On Wednesday, Feb. 7 at 7 p.m. in Grewen Auditorium, there will be a screening of the documentary The Tower Road Bus. Directed by Professor Mike Streissguth of Le Moyne’s communications and film studies department, the documentary details the experiences of students, teachers and administrators on the frontlines of public school integration in Prince George’s County in Maryland during the 1970s. Attending the screening will be 89-year-old Dotson Burns Jr., the first African-American principal of an all-white public school in Prince George’s County, which was the largest school district in the United States during the 1960 and 1970s. Burns is featured prominently in the documentary.
On Thursday, Feb. 8 at 4 p.m. in the Panasci Family Chapel, Le Moyne’s Dr. Martin Luther King Jr. convocation will take place, when Terence Hicks, Ph.D. will speak on “Brown vs. Board of Education: A Direct Descendant’s Journey.” Hicks, whose research focuses on the legacy of segregation in education, is the child of parents who were shut out of public schools in the 1950s after the commonwealth of Virginia closed schools rather than comply with the Supreme Court’s Brown vs. Board of Education decision. Burns will attend and also speak at the MLK convocation.
A child of Jim Crow Texas, Burns is a pioneer in school integration. In 1959, he began his distinguished career in education in the Washington D.C. area, serving on the frontlines of public school integration as the U.S. Supreme Court’s Brown v. Board of Education decision (1954) began to take effect in the region. In Prince George’s County, Maryland, he taught at a segregated elementary school and, later, was often called upon to be among the first to integrate the teaching ranks in previously all-white schools. In 1974, in the midst of new school busing initiatives, he became the first African-American principal of a majority-white school in the county. The former superintendent of Prince George’s County Schools declared, “He was a kind man and cared about the young people, and it made the young people respect him greatly which you need when you’re trying to get people to go to places they don’t want to go which was part of the desegregation.”

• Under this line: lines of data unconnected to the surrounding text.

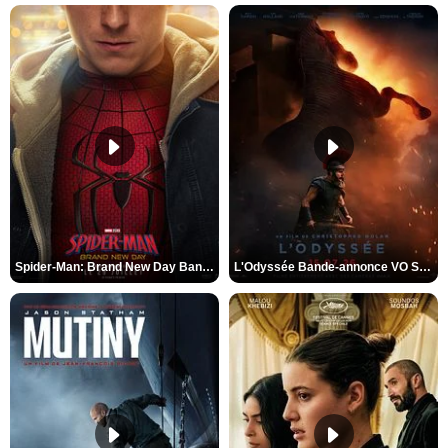
Spider-Man: Brand New Day Bande-annonce VO STFR
L'Odyssée Bande-annonce VO STFR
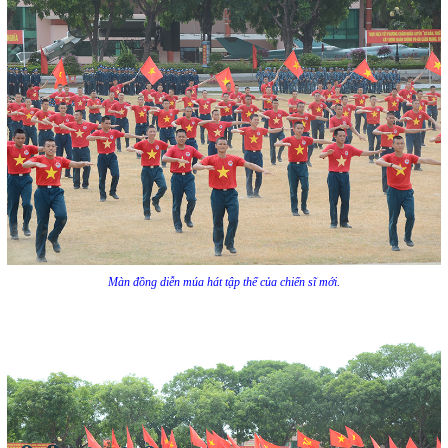
Màn đồng diễn múa hát tập thể của chiến sĩ mới.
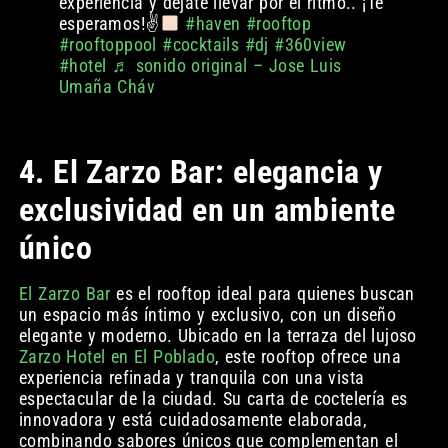
experiencia y déjate llevar por el ritmo.. ¡Te
esperamos!✌
#haven
#rooftop
#rooftoppool
#cocktails
#dj
#360view
#hotel
♬ sonido original – Jose Luis
Umaña Cháv
4. El Zarzo Bar: elegancia y
exclusividad en un ambiente
único
El Zarzo Bar
es el rooftop ideal para quienes buscan
un espacio más íntimo y exclusivo, con un diseño
elegante y moderno. Ubicado en la terraza del lujoso
Zarzo Hotel en El Poblado
, este rooftop ofrece una
experiencia refinada y tranquila con una vista
espectacular de la ciudad. Su carta de coctelería es
innovadora y está cuidadosamente elaborada,
combinando sabores únicos que complementan el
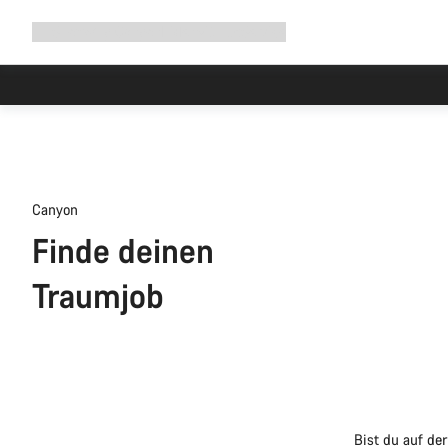
Navigation
Shop
Why Canyon
Ride with us
Service
ausklappen
Hohe Nachfrage in den Werkstä
Canyon
Finde deinen
Traumjob
Bist du auf de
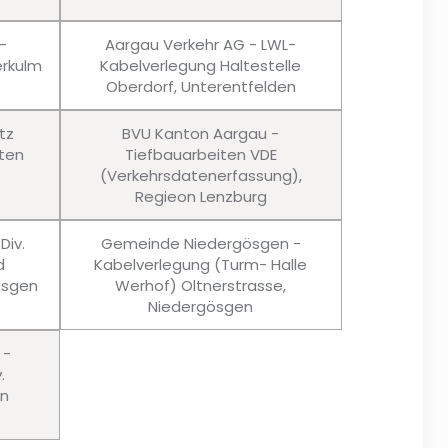
-
Aargau Verkehr AG - LWL-
rkulm
Kabelverlegung Haltestelle
Oberdorf, Unterentfelden
tz
BVU Kanton Aargau -
ten
Tiefbauarbeiten VDE
(Verkehrsdatenerfassung),
Regieon Lenzburg
Div.
Gemeinde Niedergösgen -
d
Kabelverlegung (Turm- Halle
ösgen
Werhof) Oltnerstrasse,
Niedergösgen
 -
.
en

Hicks is an experienced social scientist who has over 20 years of service as a research professor. He is a noteworthy scholar who has conducted research analysis on college student self-efficacy, STEM (Science, Technology, Engineering and Math) research, college retention, high school to college transition, spirituality among college students, psychological well-being of first-generation college students and administrators in higher education. An award-winning author who has published 10 books on the college student population, he has been interviewed and cited in Diverse Issues in Higher Education, USA Today, Research Alert National Yearbook, Detroit News, Fayetteville Observer, Journal of Blacks in Higher Education, Johnson City Press and many university websites, peer-reviewed journals and books.